Remember the fallen with lessons learned
NIOSH Fire Fighter Fatality Investigation and Prevention Program
On July 16, 2013, a 53-year-old male career pump operator/engineer (PO/E) was serving as Acting Lieutenant for his crew’s 24-hour shift. When the shift started at 0800 hours, the PO/E put his turnout gear onto the engine and checked equipment.
Twenty minutes later, the PO/E entered the office complaining of sudden shortness of breath. After the medical bag was retrieved and oxygen administered, the PO/E began having chest pain. Dispatch was notified and an ambulance was requested.
Ambulance paramedics provided advanced life support on-scene and en route to the local hospital’s emergency department (ED). The PO/E had a long history of coronary heart disease (CHD) with bypass surgery in 2004.
In the ED, a heart attack was confirmed and cardiac catheterization revealed the occlusion of two coronary artery grafts from the 2004 surgery. One of the grafts was opened and stented, but the PO/E remained unconscious in cardiogenic shock.
Six days later he was transferred to a regional tertiary care hospital for a possible heart transplant.
Over the next 19 days, the PO/E’s clinical condition deteriorated. On August 10, 2013, the PO/E died at 2330 hours.

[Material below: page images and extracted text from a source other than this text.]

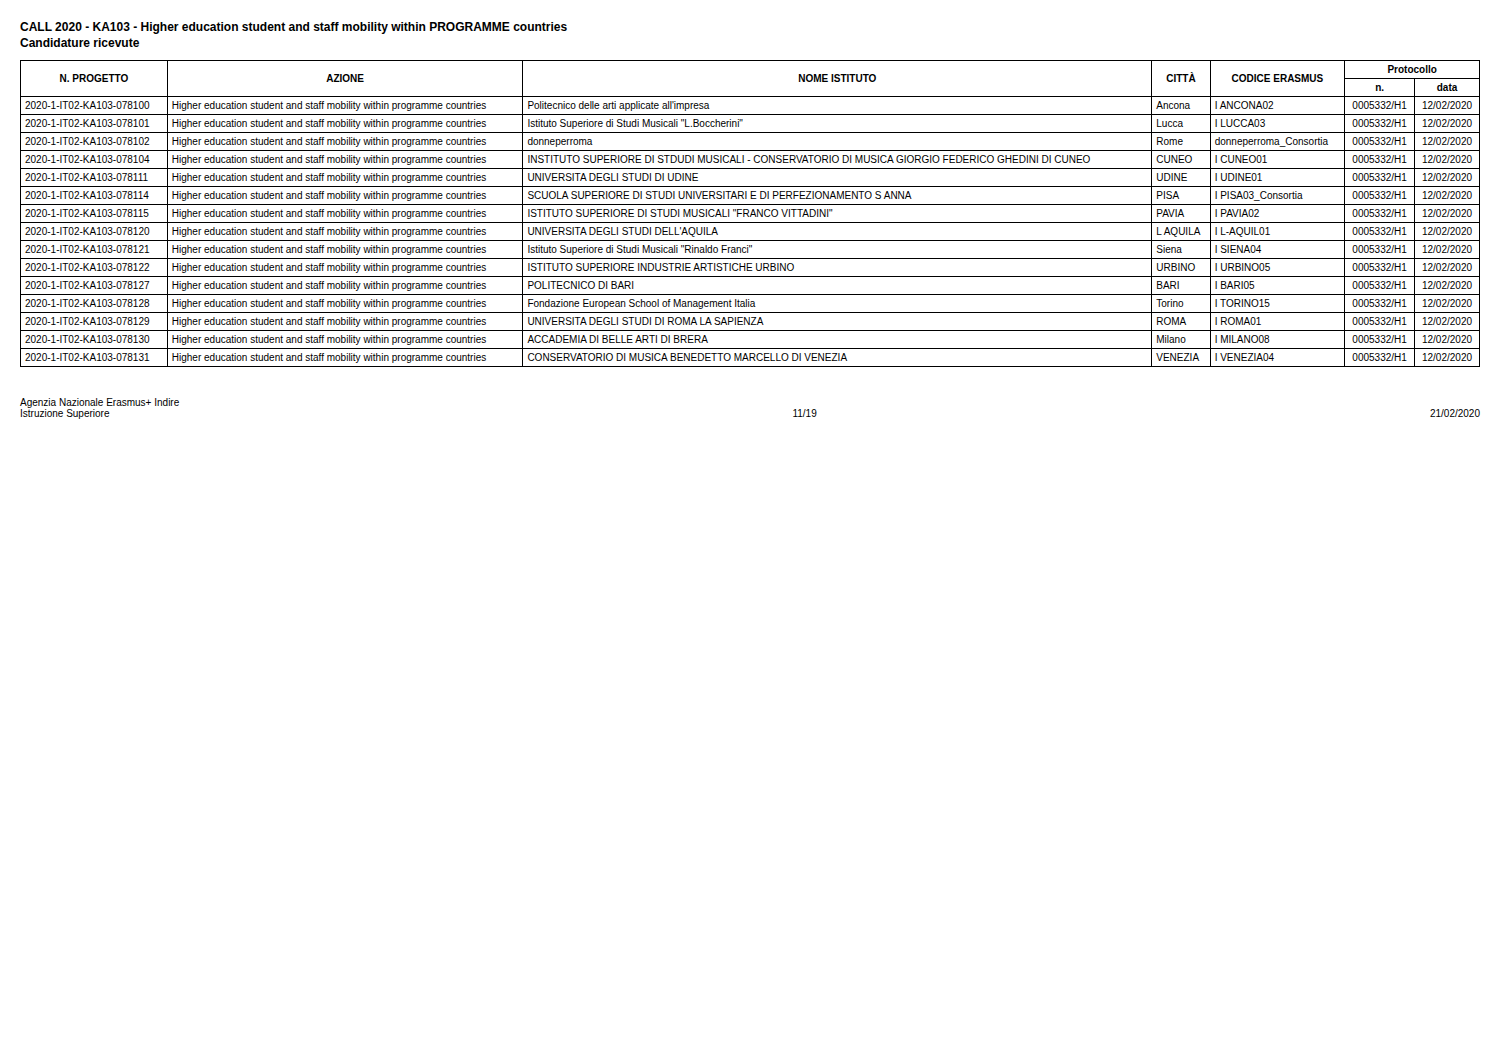CALL 2020 - KA103 - Higher education student and staff mobility within PROGRAMME countries
Candidature ricevute
| N. PROGETTO | AZIONE | NOME ISTITUTO | CITTÀ | CODICE ERASMUS | Protocollo |
| --- | --- | --- | --- | --- | --- |
| n. | data |
| 2020-1-IT02-KA103-078100 | Higher education student and staff mobility within programme countries | Politecnico delle arti applicate all'impresa | Ancona | I ANCONA02 | 0005332/H1 | 12/02/2020 |
| 2020-1-IT02-KA103-078101 | Higher education student and staff mobility within programme countries | Istituto Superiore di Studi Musicali "L.Boccherini" | Lucca | I LUCCA03 | 0005332/H1 | 12/02/2020 |
| 2020-1-IT02-KA103-078102 | Higher education student and staff mobility within programme countries | donneperroma | Rome | donneperroma_Consortia | 0005332/H1 | 12/02/2020 |
| 2020-1-IT02-KA103-078104 | Higher education student and staff mobility within programme countries | INSTITUTO SUPERIORE DI STDUDI MUSICALI - CONSERVATORIO DI MUSICA GIORGIO FEDERICO GHEDINI DI CUNEO | CUNEO | I CUNEO01 | 0005332/H1 | 12/02/2020 |
| 2020-1-IT02-KA103-078111 | Higher education student and staff mobility within programme countries | UNIVERSITA DEGLI STUDI DI UDINE | UDINE | I UDINE01 | 0005332/H1 | 12/02/2020 |
| 2020-1-IT02-KA103-078114 | Higher education student and staff mobility within programme countries | SCUOLA SUPERIORE DI STUDI UNIVERSITARI E DI PERFEZIONAMENTO S ANNA | PISA | I PISA03_Consortia | 0005332/H1 | 12/02/2020 |
| 2020-1-IT02-KA103-078115 | Higher education student and staff mobility within programme countries | ISTITUTO SUPERIORE DI STUDI MUSICALI "FRANCO VITTADINI" | PAVIA | I PAVIA02 | 0005332/H1 | 12/02/2020 |
| 2020-1-IT02-KA103-078120 | Higher education student and staff mobility within programme countries | UNIVERSITA DEGLI STUDI DELL'AQUILA | L AQUILA | I L-AQUIL01 | 0005332/H1 | 12/02/2020 |
| 2020-1-IT02-KA103-078121 | Higher education student and staff mobility within programme countries | Istituto Superiore di Studi Musicali "Rinaldo Franci" | Siena | I SIENA04 | 0005332/H1 | 12/02/2020 |
| 2020-1-IT02-KA103-078122 | Higher education student and staff mobility within programme countries | ISTITUTO SUPERIORE INDUSTRIE ARTISTICHE URBINO | URBINO | I URBINO05 | 0005332/H1 | 12/02/2020 |
| 2020-1-IT02-KA103-078127 | Higher education student and staff mobility within programme countries | POLITECNICO DI BARI | BARI | I BARI05 | 0005332/H1 | 12/02/2020 |
| 2020-1-IT02-KA103-078128 | Higher education student and staff mobility within programme countries | Fondazione European School of Management Italia | Torino | I TORINO15 | 0005332/H1 | 12/02/2020 |
| 2020-1-IT02-KA103-078129 | Higher education student and staff mobility within programme countries | UNIVERSITA DEGLI STUDI DI ROMA LA SAPIENZA | ROMA | I ROMA01 | 0005332/H1 | 12/02/2020 |
| 2020-1-IT02-KA103-078130 | Higher education student and staff mobility within programme countries | ACCADEMIA DI BELLE ARTI DI BRERA | Milano | I MILANO08 | 0005332/H1 | 12/02/2020 |
| 2020-1-IT02-KA103-078131 | Higher education student and staff mobility within programme countries | CONSERVATORIO DI MUSICA BENEDETTO MARCELLO DI VENEZIA | VENEZIA | I VENEZIA04 | 0005332/H1 | 12/02/2020 |
Agenzia Nazionale Erasmus+ Indire
Istruzione Superiore
11/19
21/02/2020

The death certificate listed “multi system organ failure” due to “cardiac arrest” due to “systolic heart failure” due to “coronary artery disease” as the cause of death. No autopsy was performed.
NIOSH investigators concluded that the PO/E’s death was a result of his underlying CHD.
- Provide preplacement and annual medical evaluations to all fire fighters consistent with National Fire Protection Association (NFPA) 1582, Standard on Comprehensive Occupational Medical Program for Fire Departments, to identify fire fighters at increased risk for CHD
- Perform exercise stress tests on fire fighters at increased risk for CHD, or those who are known to have CHD
The following recommendations would not have prevented the PO/E’s death, but NIOSH investigators include them to address general safety and health issues:
- Ensure that fire fighters are cleared for return to duty by a physician knowledgeable about the physical demands of fire fighting, the personal protective equipment used by fire fighters, and the components of NFPA 1582
- Phase in a mandatory comprehensive wellness and fitness program for fire fighters
- Provide fire fighters with medical clearance to wear a SCBA as part of the Fire Department’s medical evaluation program.